創作遊戯(2020/08/30)

物事はやってみて、向き不向きがあるものだと思う。

私は漫画が好きで描いていた。

中々に上手くならない。それでも沢山の作品を見ては、自分なりに模写し技術を取り入れてた。

本当にセンスがないのかもと実感した。

それは私よりも後に漫画を描き始めた美奈子みなこの漫画を読んだからだ。


美奈子の漫画はキャラクターが生き生きとし、コマ割りも描写も全てが綺麗だった。絵も上手く、バランスがいい。


私は読んだ瞬間、負けたと思った。


「私の漫画ってどう思う?」


美奈子は自信なさげに聞いてきた。


「ううん。いいんじゃないかな」

「そう?実は雑誌に投稿しようと思っていて」


美奈子は恥ずかしそうに言った。羨ましい。心のそこから溢れてくる。黒い感情が私を覆う。


「そう。そっか」

「どう思う?投稿するべきだって思う?」


美奈子は自身の漫画に自信が持てないようだ。私は黒い感情に支配されたくないと思った。それに反するように私の口は動く。
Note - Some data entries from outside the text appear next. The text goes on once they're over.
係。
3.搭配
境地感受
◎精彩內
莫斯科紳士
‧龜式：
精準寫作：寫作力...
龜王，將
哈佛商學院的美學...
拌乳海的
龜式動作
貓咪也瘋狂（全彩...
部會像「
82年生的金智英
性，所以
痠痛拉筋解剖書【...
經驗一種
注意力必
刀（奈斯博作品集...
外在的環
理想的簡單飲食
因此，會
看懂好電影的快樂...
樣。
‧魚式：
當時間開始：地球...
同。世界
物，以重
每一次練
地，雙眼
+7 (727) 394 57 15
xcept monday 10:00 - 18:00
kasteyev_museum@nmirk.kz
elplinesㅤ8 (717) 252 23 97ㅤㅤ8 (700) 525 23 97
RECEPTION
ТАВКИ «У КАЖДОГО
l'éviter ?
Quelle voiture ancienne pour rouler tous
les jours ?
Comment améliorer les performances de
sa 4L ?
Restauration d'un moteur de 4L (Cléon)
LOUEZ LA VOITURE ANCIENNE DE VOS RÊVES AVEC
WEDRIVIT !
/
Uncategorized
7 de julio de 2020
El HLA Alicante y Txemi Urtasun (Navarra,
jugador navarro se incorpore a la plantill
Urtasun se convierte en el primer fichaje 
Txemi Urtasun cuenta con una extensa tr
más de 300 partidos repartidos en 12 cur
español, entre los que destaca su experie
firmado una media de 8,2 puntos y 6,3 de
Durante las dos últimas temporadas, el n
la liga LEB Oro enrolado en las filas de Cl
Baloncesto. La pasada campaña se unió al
「うーん。どうかと思うよ?インパクトに掛けるっていうか。青春漫画に有りがちみたいな」


どの口が言うのだろう。今の私は嫉妬にまみれている。美奈子は私の話を真剣に聞く。


「そっか。インパクトかぁ。うーん」

「あ、あとね。このキャラクターちょっと言動が幼稚ね」

「そうか。幼稚。あのさ、この漫画、本当に面白かった?」


美奈子は苦しそうに聞く。

美奈子の漫画に瑕疵があるとしたら、建物のデッサンの狂いくらいだ。

あと、全てのレベルが高い。心から面白いと思った。

けれど、私の口は再び、逆の言葉を言う。


「……面白くなかったよ」

「……そう。本当のこと言ってくれてありがとう」


美奈子の目は涙ぐんでいた。美奈子は手の甲で涙うを拭う。


「書き直すね。見てくれてありがとう」

「え?」

「だってこんなんじゃ、全然」


美奈子はとうとう、泣き始めた。きっと美奈子は努力をしてここまで来たのだろう。

私は罪悪感にまみれた。ただの嫉妬心で美奈子の作品を侮辱した。


「ごめん」


私は美奈子に頭を下げた。


「え?」

「私、美奈子に嫉妬していた。面白くないなんて嘘だよ。ごめん。すぐに上手くなって、こんな風に面白い作品描いてる」


美奈子は私の発言に目を開く。先ほどとは違い表情が明るくなる。


「ありがとう。うれしい」


美奈子は私の手を握って喜んだ。私はつられて笑う。


「でもね、私も紀代に嫉妬していたんだよ」

「えー。嘘でしょう。私、絵も話も下手なのに?」

「そんなことないよ。紀代にしか描けない漫画描けているから。あれは誰にも真似できない。真似しよったって出来ないよ」


美奈子は私に真剣に言った。その言葉を聞いて私はさっきまでの自分を恥じた。

自分なりの自分だけの表現を追及していこうと思った。